─── Source extract ───

Saturday 13 August 2011

Ballad

Ballad by Audrey Stiefvater (Scholastic UK)
PB RRP $19.99
ISBN 9781862918672
Reviewed by Dawn Meredith

Once again, Stiefvater charms me with her misty half-world where reality and faerie mingle seamlessly. Nuala is a hunter, taking on several different human forms in succession, each lasting sixteen years. She must hunt to live, giving the gift of creative genius to her victims in exchange for their lives. The music inside James draws her to him as her next target. James is still recovering from a bad experience with faerie. In the first book, Lament, his best friend Dee fell in love with a faerie and was lost. James has left home and come here to Thornking-Ash School of Music to start a new life but is confronted with the strange and sexy Nuala, who is dangerously, hypnotically invading his thoughts and dreams. Can he extricate himself from her? Will she succumb to the urge to bind him forever or will she resist?

James has an otherworldly talent for playing ‘the pipes’. As he spends more and more time with Nuala, music is taking over his body, appearing on his arms in strange writing. His dreams are infused with it. He is falling into something he can’t control. Thornking-Ash is the centre of faerie activity and the faerie queen is hungry for a new human lover. Only James’ unusual teacher, Sullivan, knows what’s really going on and Nuala, in her stunningly gorgeous human form, is working her way into James’ affections. Even though he knows it could kill him. And then Dee returns and James is faced with that familiar longing that eats away at him.

I do enjoy Stiefvater’s feisty pseudo-evil character, Nuala very much. Not having read Lament I can’t compare her with Dee, but Nuala does, in her own abrupt and concise way:

          One, her eyes were too big. She looked like an alien… Three, she used James to make herself feel better. It was the sort of attribute I only liked for me to have.

─── Information supplied ───

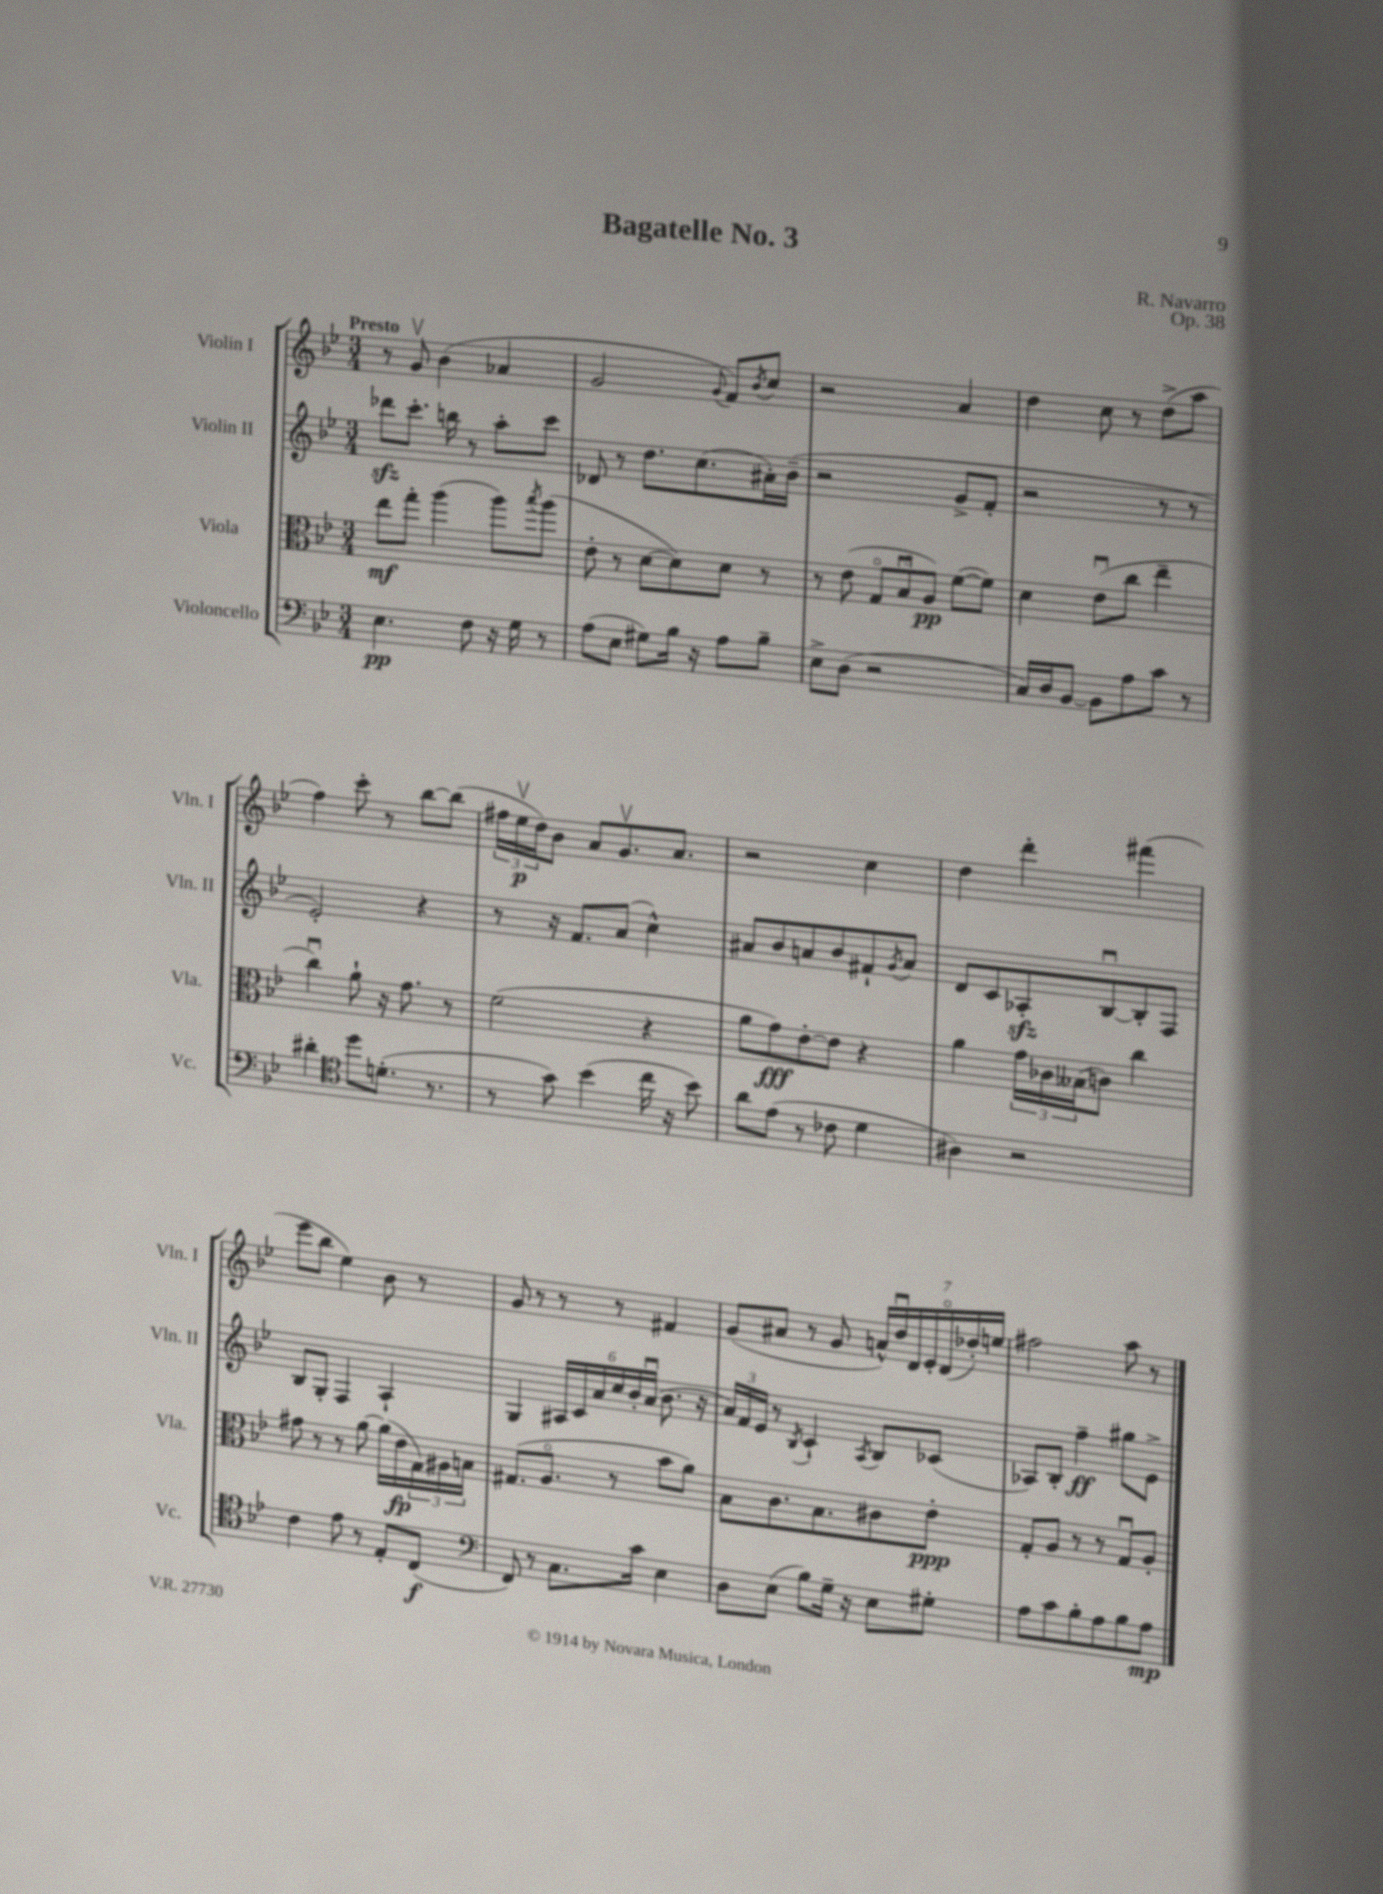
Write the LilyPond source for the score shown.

───

Your tasks:
1. Rewrite the part of the Ballad review starting with "PB RRP $19.99" and going on through "will she resist?", replacing "hunter" with "huntress".
2. Answer these questions from the Ballad review:
(a) What ISBN is given for the book?
(b) How long does each of Nuala's human forms last?
(c) What is the name of James' teacher?
3. Please extend the Ballad review from the point where it stops.

Task answers:
1.
PB RRP $19.99
ISBN 9781862918672
Reviewed by Dawn Meredith

Once again, Stiefvater charms me with her misty half-world where reality and faerie mingle seamlessly. Nuala is a huntress, taking on several different human forms in succession, each lasting sixteen years. She must hunt to live, giving the gift of creative genius to her victims in exchange for their lives. The music inside James draws her to him as her next target. James is still recovering from a bad experience with faerie. In the first book, Lament, his best friend Dee fell in love with a faerie and was lost. James has left home and come here to Thornking-Ash School of Music to start a new life but is confronted with the strange and sexy Nuala, who is dangerously, hypnotically invading his thoughts and dreams. Can he extricate himself from her? Will she succumb to the urge to bind him forever or will she resist?

2.
(a) 9781862918672
(b) Sixteen years
(c) Sullivan

3.
James is a little wimpy and gets tossed along the shoreline with the flotsam for a good portion of the book. He understands what’s at stake, but he rarely does anything. Samhain is looming and Nuala’s sixteen years are up. The fey have found a way to become more powerful, to invade the human world of the present. James is being pulled by the king of the dead’s nightly song. Dee is a cloverhand, attracting more and more faeries to the area. Sulllivan is desperately trying to save James and all the other talented students, like James’ room mate, Paul, who hears the lyrics of the King of the Dead’s song – a list of people who are to die. To be free of her curse of immortality, Nuala must stand in a fire and be burned alive. Only in the ashes can she return to James. It’s a risk she is willing to take, but will it work?

I wanted to read this book in one sitting, but alas, life is a bit too busy for that. Its magical little fingers worked their way into my daily routines, snippets and ideas following my thoughts. Stiefvater is a master of infiltrating our world with her intriguing creations.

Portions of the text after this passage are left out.